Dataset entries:
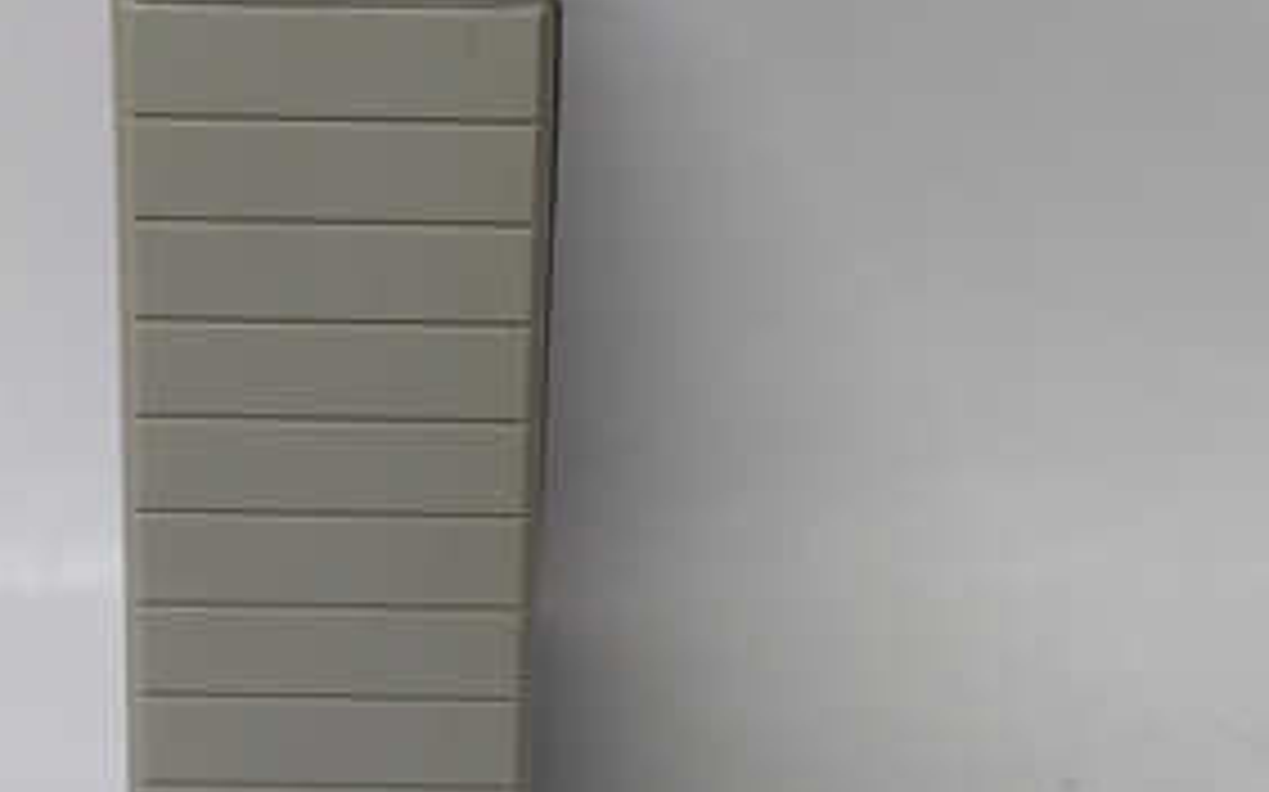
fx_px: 2109
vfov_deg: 21.3
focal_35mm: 61
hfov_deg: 33.2
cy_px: 351
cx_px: 405
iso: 157
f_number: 2
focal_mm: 3.79
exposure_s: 1/33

Task directions
Repeat every line of the data exactly, but do not include pictures.

Response to this task
fx_px: 2109
vfov_deg: 21.3
focal_35mm: 61
hfov_deg: 33.2
cy_px: 351
cx_px: 405
iso: 157
f_number: 2
focal_mm: 3.79
exposure_s: 1/33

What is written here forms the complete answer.